Azure-services worden geopend met behulp van gespecialiseerde clientklassen uit de verschillende Azure SDK-clientbibliotheken. Deze klassen en uw eigen aangepaste services moeten worden geregistreerd voor afhankelijkheidsinjectie, zodat ze in uw app kunnen worden gebruikt. Voer in Program.csde volgende stappen uit om een clientklasse te configureren voor afhankelijkheidsinjectie en verificatie op basis van tokens:

  1. Neem de Azure.Identity en Microsoft.Extensions.Azure naamruimten op via using instructies.
  2. Registreer de Azure-serviceclient met behulp van de bijbehorende Add-voorvoegselextensiemethode.
  3. Geef een geschikt TokenCredential exemplaar door aan de UseCredential methode:
    • Gebruik DefaultAzureCredential wanneer uw app lokaal wordt uitgevoerd.
    • Gebruik ManagedIdentityCredential wanneer uw app wordt uitgevoerd in Azure.
builder.Services.AddAzureClients(clientBuilder =>
{
    clientBuilder.AddBlobServiceClient(
        new Uri("https://<account-name>.blob.core.windows.net"));

    TokenCredential credential = null;

    if (builder.Environment.IsProduction())
    {
        // Managed identity token credential discovered when running in Azure environments
        credential = new ManagedIdentityCredential();
    }
    else
    {
        // Running locally on dev machine - DO NOT use in production or outside of local dev
        credential = new DefaultAzureCredential();
    }

    clientBuilder.UseCredential(credential);
});

Een alternatief voor de UseCredential-methode is door de referentie direct aan de serviceclient te verstrekken.

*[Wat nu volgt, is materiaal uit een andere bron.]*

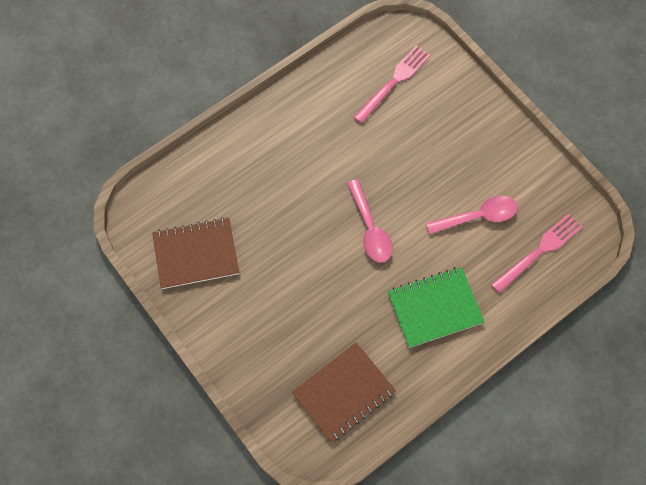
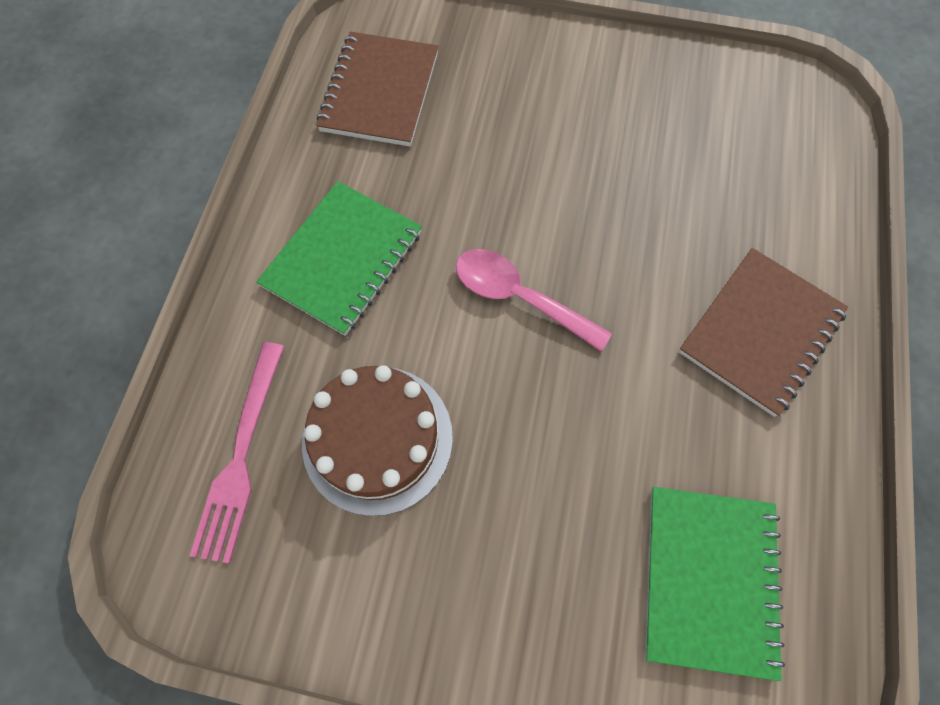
camera: 140 degrees right, 0 degrees up
(196, 254) = (696, 107): brown notebook -> brown notebook (760, 332)
(394, 81) = (709, 579): pink fork -> green notebook
(478, 216) = (377, 438): pink spoon -> brown cake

TokenCredential credential = null;

if (builder.Environment.IsProduction() || builder.Environment.IsStaging())
{
    // Managed identity token credential discovered when running in Azure environments
    credential = new ManagedIdentityCredential();
}
else
{
    // Running locally on dev machine - DO NOT use in production or outside of local dev
    credential = new DefaultAzureCredential();
}

builder.Services.AddSingleton<BlobServiceClient>(_ =>
    new BlobServiceClient(
        new Uri("https://<account-name>.blob.core.windows.net"), credential));

De voorgaande code gedraagt zich anders, afhankelijk van de omgeving waarin deze wordt uitgevoerd:

  • Op uw lokale ontwikkelwerkstation zoekt DefaultAzureCredential in de omgevingsvariabelen naar een toepassingsservice-principal of lokaal geïnstalleerde ontwikkelhulpprogramma's, zoals Visual Studio, voor een set referenties voor ontwikkelaars.
  • Wanneer deze wordt geïmplementeerd in Azure, detecteert ManagedIdentityCredential uw configuraties voor beheerde identiteiten om automatisch te verifiëren bij andere services.